Is Bam One-Based Or Zero-Based?
3
4
Entering edit mode
9.9 years ago

Reading section 1.2 of the SAM specification, it says that BAM is 0-based. Yet some folks I know who work with sequencing data in that format say it is 1-based. Who is correct?

bam • 9.1k views
13
Entering edit mode
9.9 years ago

The spec says that the SAM format is one based and that the BAM format is zero based.

But this latter only matters if you access the file directly - if you access a BAM file via a tool like samtools that turns BAM into SAM then it will be turned into a 1 based format.

0
Entering edit mode

Sneaky! Thanks for the explanation...

0
Entering edit mode

So far, I though BAM is 0-based. But when I look at BAM description at IGV, it says BAM is 1-based, which is confusing. From ENCODE mapped BAM file, what is the best way to manually confirm if the BAM file is in 0-based or 1-based. For eg: ENCODE CAGE data, is this 0-based or 1-based

# Download Encode BAM
wget
wget

3
Entering edit mode

It only needs to be treated as zero based if you write a tool that opens the binary BAM file directly and you access and extract the field that contains the coordinate itself. For example you use a programming API in python, java or C. Then you need to regard it as 0 based. In any other interpretation the conversion is being done for you, when IGV shows you a BAM file it has already converted it to SAM format that is 1 based.

The IGV help file is misleading the file is not 1 based, what they show is one based. Similarly when you open a BED file in IGV (BED is also zero based) you will see that it is drawn as a 1 based file. But the file is of course still zero based.

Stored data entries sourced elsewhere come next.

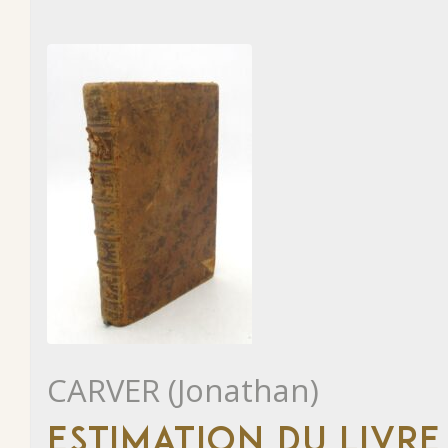
CARVER (Jonathan)
ESTIMATION DU LIVRE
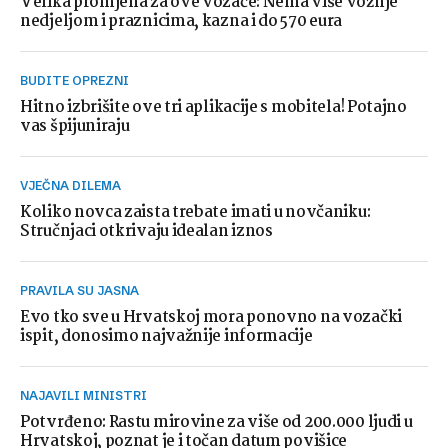
Velika promjena za ove vozače: Nema više vožnje
nedjeljom i praznicima, kazna i do 570 eura
BUDITE OPREZNI
Hitno izbrišite ove tri aplikacije s mobitela! Potajno
vas špijuniraju
VJEČNA DILEMA
Koliko novca zaista trebate imati u novčaniku:
Stručnjaci otkrivaju idealan iznos
PRAVILA SU JASNA
Evo tko sve u Hrvatskoj mora ponovno na vozački
ispit, donosimo najvažnije informacije
NAJAVILI MINISTRI
Potvrđeno: Rastu mirovine za više od 200.000 ljudi u
Hrvatskoj, poznat je i točan datum povišice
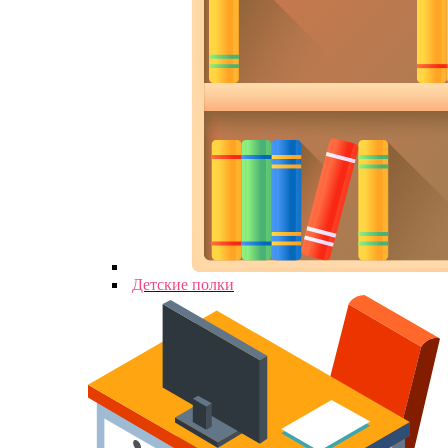
Детские полки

They just convert all data onto the same coordinate system.

5
Entering edit mode
9.9 years ago
JC 13k

BAM is 0b, SAM (which is what we can read on the screen) is 1b, maybe that's why the confusion.

4
Entering edit mode
9.9 years ago

As you point out, the SAM spec is unambiguous on this; BAM data are 0-based and SAM data are 1-based (sections 1.2 and 3.2). A feature at base 0 in a BAM file will be at base 1 when the data are exported as SAM.